%%

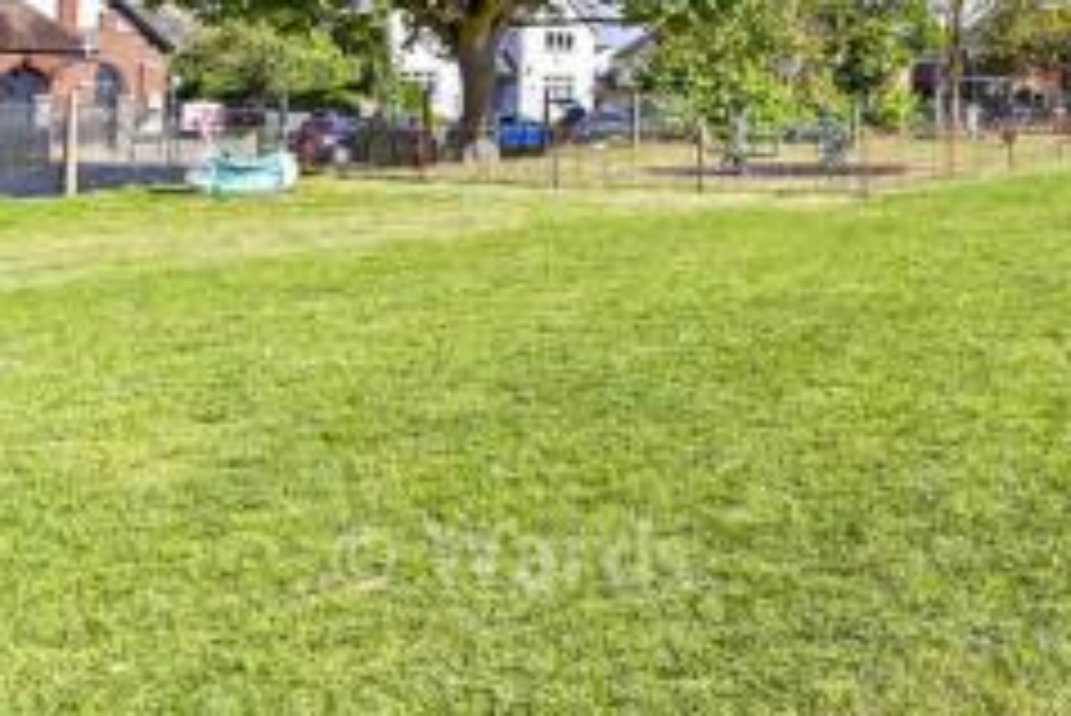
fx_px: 953
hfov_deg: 49.8
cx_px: 1026
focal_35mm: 32
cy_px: 65
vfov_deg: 38.2
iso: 320
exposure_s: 1/1000
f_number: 8
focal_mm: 11
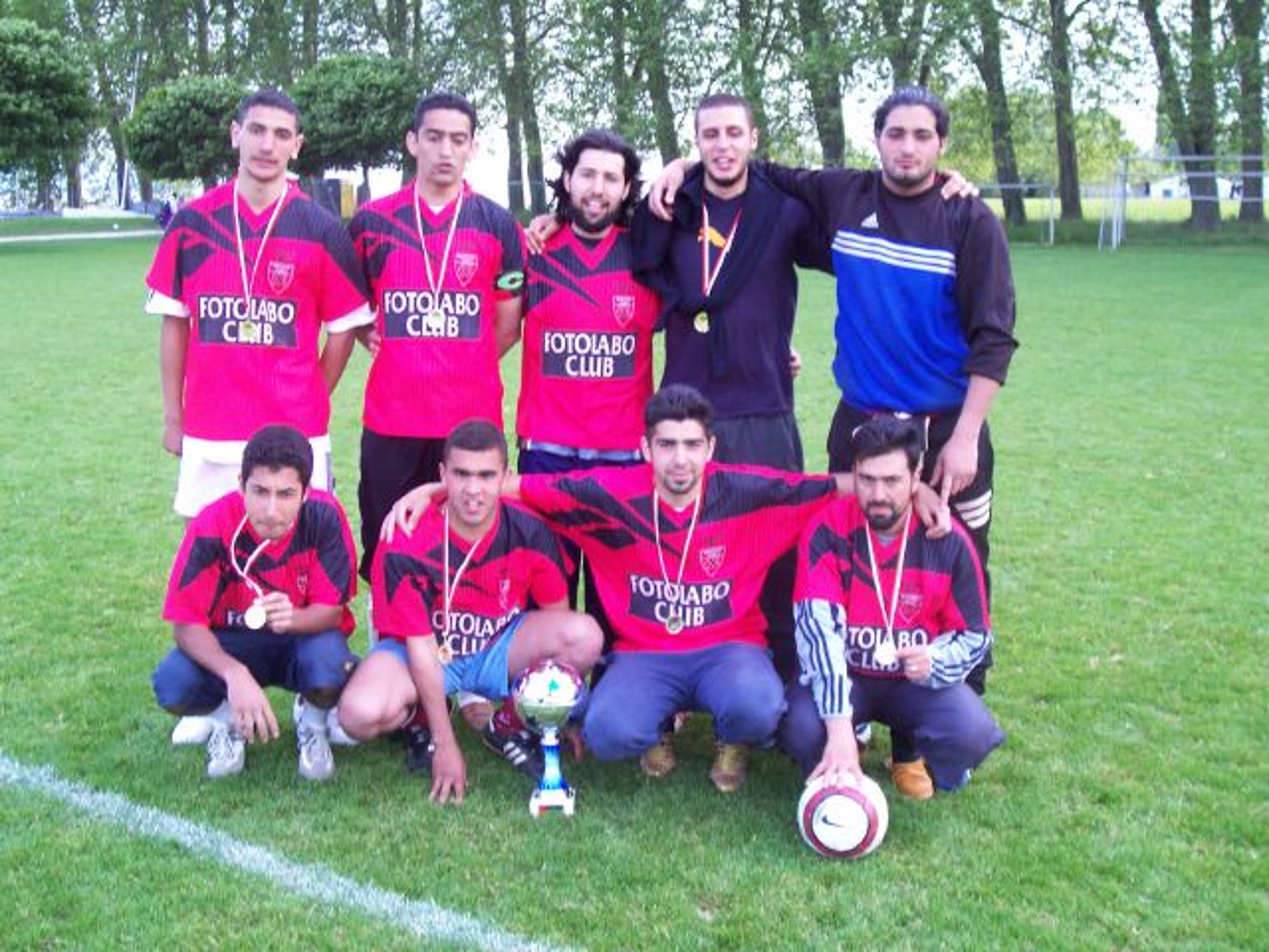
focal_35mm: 42
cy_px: 476
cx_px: 634
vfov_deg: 34.3
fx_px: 1540
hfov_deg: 44.8
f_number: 2.9
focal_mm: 7
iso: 80
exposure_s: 1/81.3
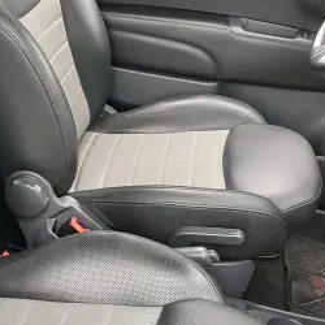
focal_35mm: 52
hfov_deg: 30.2
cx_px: -12
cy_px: 135
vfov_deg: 32.7
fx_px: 552
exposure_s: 1/100
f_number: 1.8
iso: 152
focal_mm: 5.56
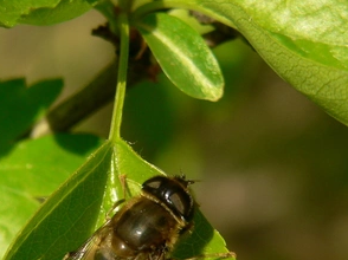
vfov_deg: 6.8
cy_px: 234
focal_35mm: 218
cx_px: 97
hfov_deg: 9.1
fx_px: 2190
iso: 80
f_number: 4
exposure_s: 1/400
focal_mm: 16.6
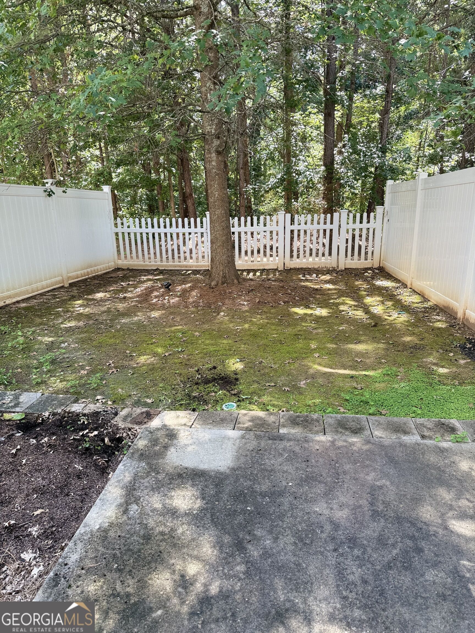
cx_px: 238
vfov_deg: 71.6
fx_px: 439
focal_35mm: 24
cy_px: 316
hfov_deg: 56.8
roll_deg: +1.6
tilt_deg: -16.4
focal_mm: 6.76
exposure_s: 1/121
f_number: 1.78
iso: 80
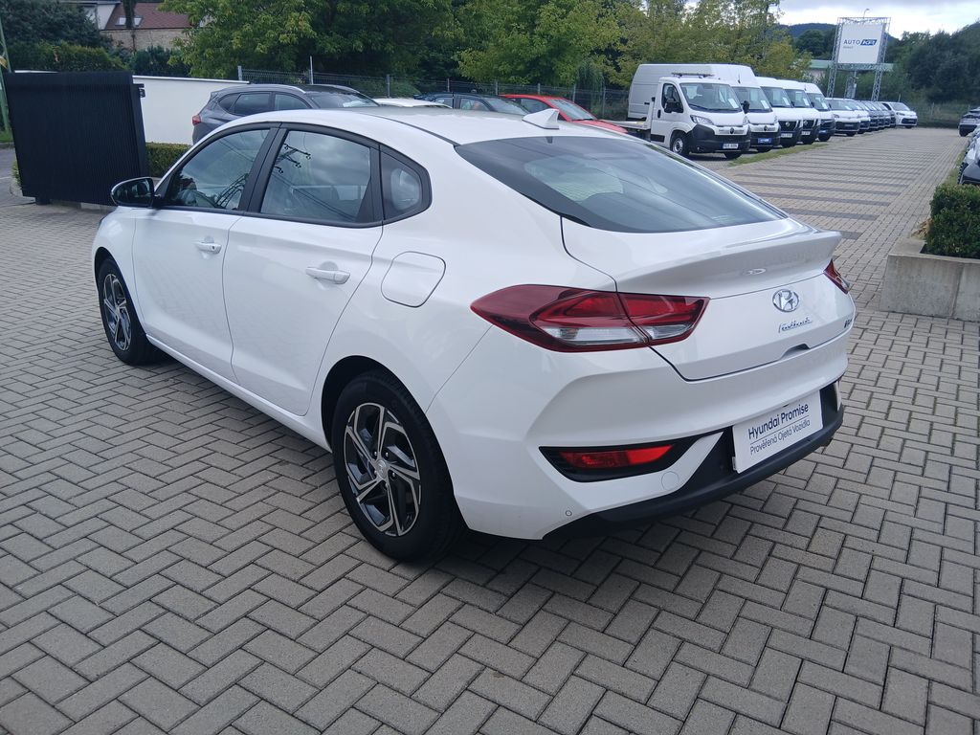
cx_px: 490
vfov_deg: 53.1
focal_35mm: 26
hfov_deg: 67.3
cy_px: 368
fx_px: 736
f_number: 1.8
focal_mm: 3.98
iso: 20
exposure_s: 1/208
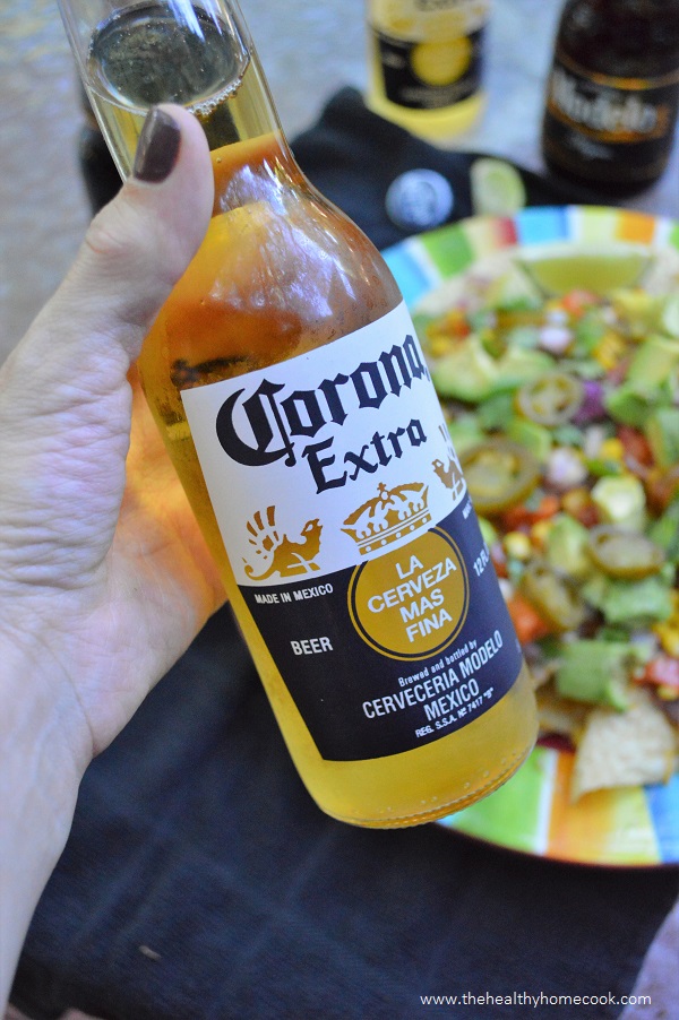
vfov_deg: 46.4
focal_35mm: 42
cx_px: 340
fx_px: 1190
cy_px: 510
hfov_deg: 31.8
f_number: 4.5
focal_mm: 28
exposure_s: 1/250
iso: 3200
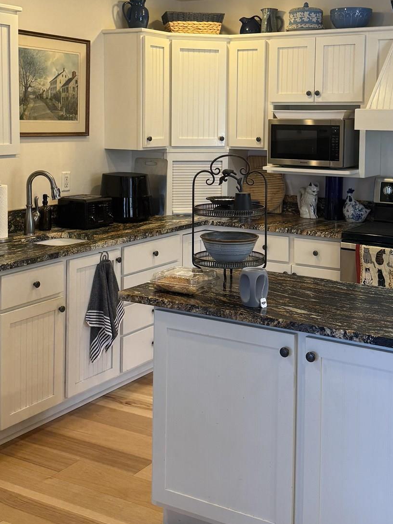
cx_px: 216
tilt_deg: -4.6
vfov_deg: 37.0
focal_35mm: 51
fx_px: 772
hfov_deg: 28.5
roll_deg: -0.7
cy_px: 167
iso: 160
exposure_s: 1/120
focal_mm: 6.76
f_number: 1.78
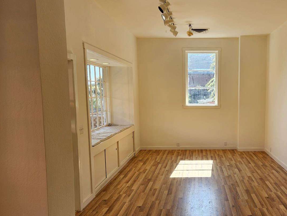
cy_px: 122
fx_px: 265
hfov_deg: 55.3
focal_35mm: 32
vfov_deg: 44.1
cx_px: 198
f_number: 1.8
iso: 25
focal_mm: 5.4
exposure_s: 1/157
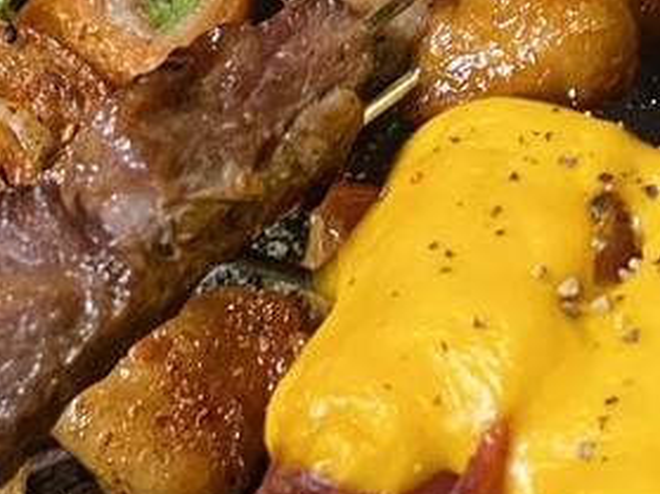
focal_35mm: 112
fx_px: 2135
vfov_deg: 12.6
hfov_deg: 17.3
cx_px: 622
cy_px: -225
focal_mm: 4.25
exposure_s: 1/60
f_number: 1.8
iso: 320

%%

* What to produce *
Every entry above needs to be copied exactly, apart from its pictures.

* Exercise response *
fx_px: 953
hfov_deg: 49.8
cx_px: 1026
focal_35mm: 32
cy_px: 65
vfov_deg: 38.2
iso: 320
exposure_s: 1/1000
f_number: 8
focal_mm: 11
focal_35mm: 42
cy_px: 476
cx_px: 634
vfov_deg: 34.3
fx_px: 1540
hfov_deg: 44.8
f_number: 2.9
focal_mm: 7
iso: 80
exposure_s: 1/81.3
focal_35mm: 52
hfov_deg: 30.2
cx_px: -12
cy_px: 135
vfov_deg: 32.7
fx_px: 552
exposure_s: 1/100
f_number: 1.8
iso: 152
focal_mm: 5.56
vfov_deg: 6.8
cy_px: 234
focal_35mm: 218
cx_px: 97
hfov_deg: 9.1
fx_px: 2190
iso: 80
f_number: 4
exposure_s: 1/400
focal_mm: 16.6
cx_px: 238
vfov_deg: 71.6
fx_px: 439
focal_35mm: 24
cy_px: 316
hfov_deg: 56.8
roll_deg: +1.6
tilt_deg: -16.4
focal_mm: 6.76
exposure_s: 1/121
f_number: 1.78
iso: 80
cx_px: 490
vfov_deg: 53.1
focal_35mm: 26
hfov_deg: 67.3
cy_px: 368
fx_px: 736
f_number: 1.8
focal_mm: 3.98
iso: 20
exposure_s: 1/208
vfov_deg: 46.4
focal_35mm: 42
cx_px: 340
fx_px: 1190
cy_px: 510
hfov_deg: 31.8
f_number: 4.5
focal_mm: 28
exposure_s: 1/250
iso: 3200
cx_px: 216
tilt_deg: -4.6
vfov_deg: 37.0
focal_35mm: 51
fx_px: 772
hfov_deg: 28.5
roll_deg: -0.7
cy_px: 167
iso: 160
exposure_s: 1/120
focal_mm: 6.76
f_number: 1.78
cy_px: 122
fx_px: 265
hfov_deg: 55.3
focal_35mm: 32
vfov_deg: 44.1
cx_px: 198
f_number: 1.8
iso: 25
focal_mm: 5.4
exposure_s: 1/157
focal_35mm: 112
fx_px: 2135
vfov_deg: 12.6
hfov_deg: 17.3
cx_px: 622
cy_px: -225
focal_mm: 4.25
exposure_s: 1/60
f_number: 1.8
iso: 320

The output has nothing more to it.